• [Page extract]
_ _ _
As the main contribution in this paper, the input feature map of d × s is transferred to both LSTM and GRU respectively and simultaneously for capturing text information. As shown in Fig. 1, the output is marked as s_L and s_G respectively, where each column represents a neural unit. It is worth noting that we set the same number of neurons in LSTM and GRU for obtaining the same output size from LSTM and GRU, which ensures the further similarity calculation.

2.3 Attention layer

Adopting the idea from ABCNN-2 [27], we calculate the similarity between two parallel RNNs results and then generate the attention matrix A. Specifically, the i-th row in A represents the attention distribution of the i-th neuron in s_L with respect to s_G, while the j-th column represents the attention distribution of the j-th neuron in s_G with respect to s_L. Therefore, the attention matrix A can be regarded as a feature map of s_L in the row and a feature map of s_G in the column. Since the attention matrix A compares all the elements between s_L and s_G, the large quantity of parameters will lead to overfitting. In order to avoid the problem, the proposed model sums each neural unit value, as the row of attention matrix A is summed by M attention vector, while the column is summed by N attention vector. This method effectively focuses on each neural unit and derives a single attention weight for that unit.

More formally, let $F_{model} \in ℝ^{n \times s}$ be the output of the LSTM and GRU models (model ∈ { LSTM, GRU } ) where s represents the sentence length and n represents the number of hidden neurons set in LSTM and GRU. Then we define the attention matrix $A \in ℝ^{s \times s}$ as follows: $A_{i, j} = Euclidean (F_{LSTM} [:, i], F_{GRU} [:, j])$ (11)

Note that Euclidean (·) is Euclidean distance, where $Euclidean (x, y) = \frac{1}{1 + | x - y |}$ . Based on the calculated attention matrix A, the attention weight a_0,j = ∑A [j, :] of the j-th neural unit in s_L and the attention weight a_1,j = ∑A [: , j] of the j-th neural unit in s_G can be generated.
_ _ _
• [Given material]

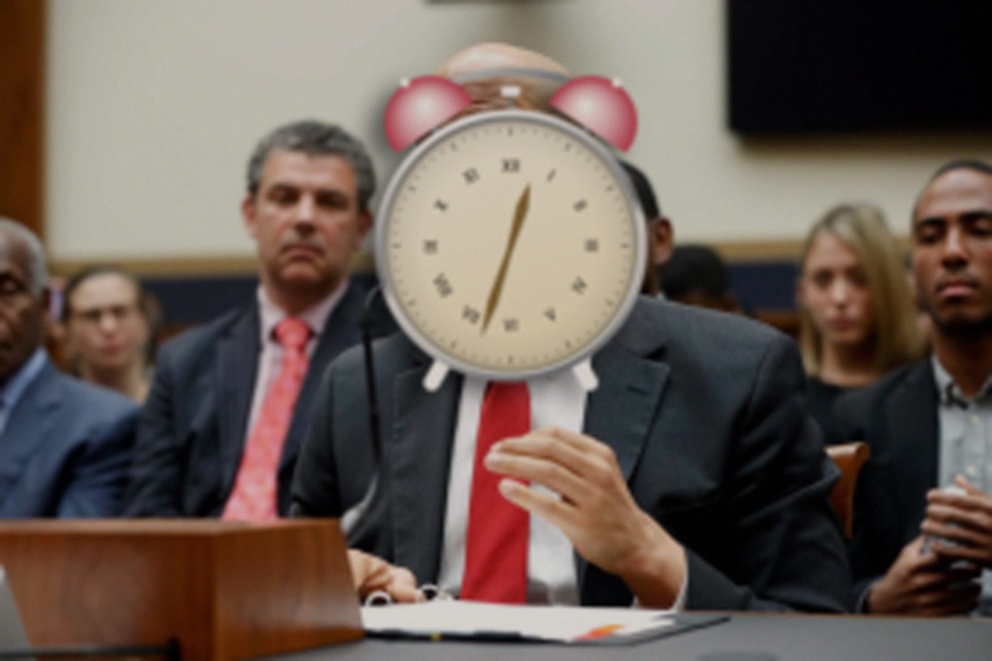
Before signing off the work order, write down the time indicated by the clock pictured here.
12:33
_ _ _
• [Jobs]
a – Please return everything in the attention-layer excerpt from "Note that Euclidean" down to "can be generated.", copied word for word.
b – List every acronym that appears in the attention-layer excerpt.

• [Answer set]
a –
Note that Euclidean (·) is Euclidean distance, where $Euclidean (x, y) = \frac{1}{1 + | x - y |}$ . Based on the calculated attention matrix A, the attention weight a_0,j = ∑A [j, :] of the j-th neural unit in s_L and the attention weight a_1,j = ∑A [: , j] of the j-th neural unit in s_G can be generated.

b –
- LSTM
- GRU
- ABCNN-2
- RNNs